Close up image of an Indochinese leopard

Investors must turn their backs on traditional ‘medicines’ using threatened species

Thousands of leopards have been killed to feed China’s unethical trade in the endangered big cat’s bones – but now international investors are in a position to do something about it.

Leopard bone trade is one of the ugly faces of traditional Chinese medicine (TCM), tarnishing the rest of the industry’s global reputation even as it drives consumer demand to result in the poaching and trafficking.

Product on sale in China containing leopard bone

But now a report published in the UK’s Evening Standard has revealed the reputational risks to those well-known investors and fund managers who profit from the production of leopard bone pills and wine in China.

“Let’s hope that the international fund managers and investors looking to make a profit out of TCM take a more cautious approach and quickly distance themselves from companies using leopard, tiger and other big cat body parts,” said Debbie Banks,  our Tiger and Wildlife Crime Campaign Leader.

EIA’s Tiger campaigners have written to dozens of TCM companies throughout China, urging them to stop using leopard bone in their products; its continued use, licensed by the Chinese Government, perpetuates a demand which also drives the poaching and trafficking of wild leopards, clouded leopards and snow leopards.

There are also grounds for suspicion about the source of leopard bone being used by companies in China and to question its legality.

Clouded leopard skeleton offered to EIA (c) EIAimage

Last year, a publicly reported transaction involved the sale of 1.23 tonnes of leopard bone, representing approximately 150 leopards.
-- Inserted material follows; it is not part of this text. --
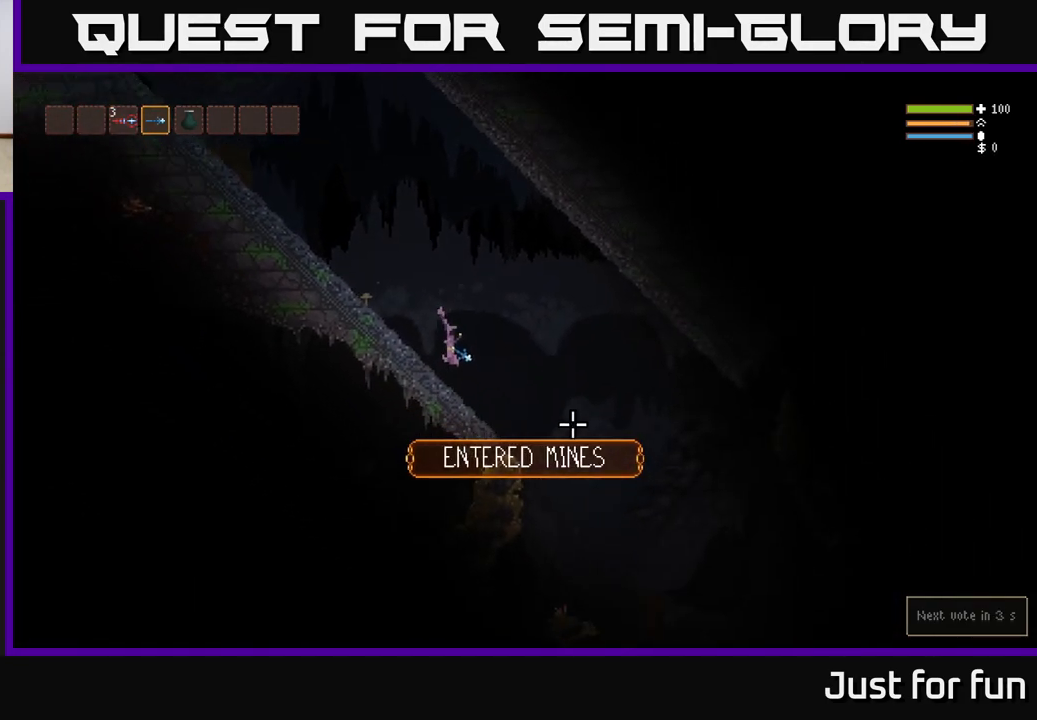
{"buttons": [], "left_stick": "right", "right_stick": "down-right"}
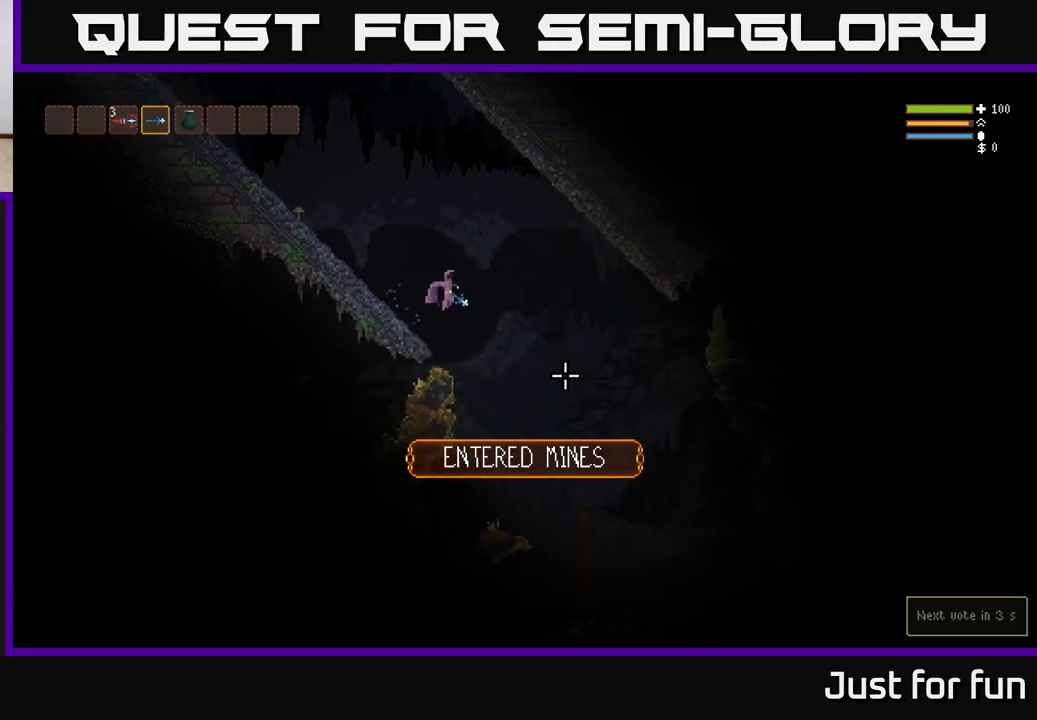
{"buttons": [], "left_stick": "center", "right_stick": "down", "events": [[217, "right_stick", "right"], [467, "left_stick", "center"], [483, "right_stick", "down"]]}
The owner reportedly refused to provide evidence of legal origin, but that didn’t stop the Government allowing the sale to proceed. The same company had previously offered EIA investigators a fresh clouded leopard skeleton – still with flesh on it – two years after all stockpiles were supposed to have been registered in 2006.

“There is a shocking lack of transparency around the volume and status of those 2006 stockpiles, leaving us with zero confidence in the Government or the pharmaceutical industry,” said Banks.

“With at least 5,249 leopards being traded in Asia for their body parts since 2000, destined for China’s market, it is highly possible that bone from illegally sourced leopards is being laundered through this licensed trade.”

The global expansion of TCM is being promoted within Chinese President Xi Jinping’s Belt and Road Initiative – but the lack of transparency, scrutiny and commitment to end use and demand is a huge risk to the survival of leopards and other big cats while threatening the positive TCM elements which do not use wildlife.

This is why the World Health Organisation’s (WHO) blanket recognition of TCM earlier this year is such a disaster.

Banks added: “For species whose survival in the wild is threatened as a result of their body parts being used in TCM, legally and illegally, the WHO decision legitimises that use, doing no favours to man nor beast.